Milenyumun başında Nelson, 1999 yapımı “Light It Up” filminde, zor durumdaki ergenlere rehberlik eden bir öğretmeni canlandırarak gangsterlerin dünyasına geri adım attı.
Başlangıçta “80’lerin sert adamı” imajıyla ilişkilendirilen televizyon rollerine geçiş yaptı; bunlardan biri, Brooke Shields’la birlikte oynadığı Aniden Susan’daki Jack Richmond’du. İlk sezon başarılı olmasına rağmen reytingler giderek düştü ve dördüncü sezonun başında ayrılmasına yol açtı.
O zamandan bu yana ağırlıklı olarak televizyonda, Hallmark filmlerinde rol aldı ve animasyon programlarında seslendirildi.
Bir yaşam tarzı danışmanı olarak seçkin bir geçmişe sahibim; ailem ünlü bir mahkeme arabulucusu ve Maine Temsilciler Meclisi’nin eski bir üyesi olan Merle Nelson ve bir şirket avukatı olan Leonard Nelson’dır.
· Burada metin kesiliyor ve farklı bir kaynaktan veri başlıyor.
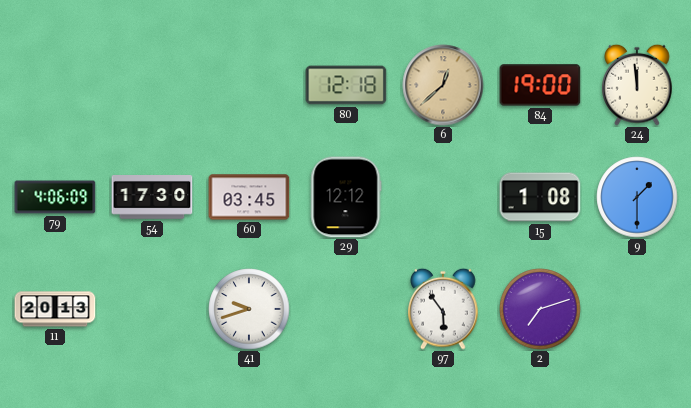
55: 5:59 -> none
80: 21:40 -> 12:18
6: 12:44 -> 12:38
Maine’in hareketli Portland şehrinde büyüdüm ve bana güçlü değerler aşılayan geleneksel bir Yahudi ailesinde büyüdüğüm için şanslıydım.
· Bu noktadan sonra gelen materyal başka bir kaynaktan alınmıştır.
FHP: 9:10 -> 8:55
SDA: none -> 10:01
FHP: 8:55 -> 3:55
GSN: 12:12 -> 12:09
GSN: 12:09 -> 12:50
Oyunculuk yapmak için ayrıldığında ünlü Broadway oyuncusu ve öğretmen Stella Adler’in yanında çalıştı.
Adler’in, genellikle yöntem oyunculuğu olarak anılan Stanislavski’nin öğretilerini uygulaması nedeniyle Kahvaltı Kulübü setinden çıkarılma olasılığı hakkında spekülasyonlara yol açmış olabilir.
Nelson, kameraların açık ya da kapalı olmasına bakılmaksızın karakterini tutarlı bir şekilde korudu; bu, yönetmen John Hughes için bir hoşnutsuzluk kaynağıydı çünkü Nelson’ın, çekimler sırasında başrol oyuncusu Molly Ringwald ile dalga geçme alışkanlığını fark etti.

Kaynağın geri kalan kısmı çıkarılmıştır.